• [What this task involves]:
Every line of the entries below that includes "LIST" belongs in the answer, copied as written.

• [Exercise inputs]:
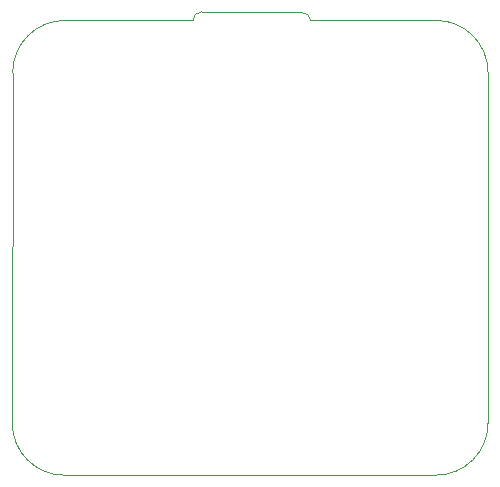
<source format=gbr>
%TF.GenerationSoftware,KiCad,Pcbnew,8.0.2*%
%TF.CreationDate,2024-09-15T16:43:51-04:00*%
%TF.ProjectId,StepperMotorDriver,53746570-7065-4724-9d6f-746f72447269,rev?*%
%TF.SameCoordinates,Original*%
%TF.FileFunction,Profile,NP*%
%FSLAX46Y46*%
G04 Gerber Fmt 4.6, Leading zero omitted, Abs format (unit mm)*
G04 Created by KiCad (PCBNEW 8.0.2) date 2024-09-15 16:43:51*
%MOMM*%
%LPD*%
G01*
G04 APERTURE LIST*
%TA.AperFunction,Profile*%
%ADD10C,0.050000*%
%TD*%
G04 APERTURE END LIST*
D10*
X93250000Y-47640649D02*
X93250000Y-77365693D01*
X53000000Y-47679680D02*
X52966250Y-77359351D01*
X53000000Y-47679680D02*
G75*
G02*
X57429680Y-43250000I4429680J0D01*
G01*
X77456858Y-42576922D02*
G75*
G02*
X78251224Y-43250000I43142J-754378D01*
G01*
X57350557Y-81750000D02*
X88859351Y-81750000D01*
X93250000Y-77365693D02*
G75*
G02*
X88859351Y-81750005I-4390650J6343D01*
G01*
X57350557Y-81750000D02*
G75*
G02*
X52966195Y-77359351I6343J4390700D01*
G01*
X78251225Y-43250000D02*
X88865693Y-43250000D01*
X77456858Y-42576922D02*
X69000000Y-42537131D01*
X68250000Y-43250000D02*
G75*
G02*
X69000000Y-42537323I750000J-38300D01*
G01*
X57429680Y-43250000D02*
X68250000Y-43250000D01*
X88865693Y-43250000D02*
G75*
G02*
X93250005Y-47640649I-6393J-4390700D01*
G01*
M02*

</source>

• [Answer below]:
G04 APERTURE LIST*
G04 APERTURE END LIST*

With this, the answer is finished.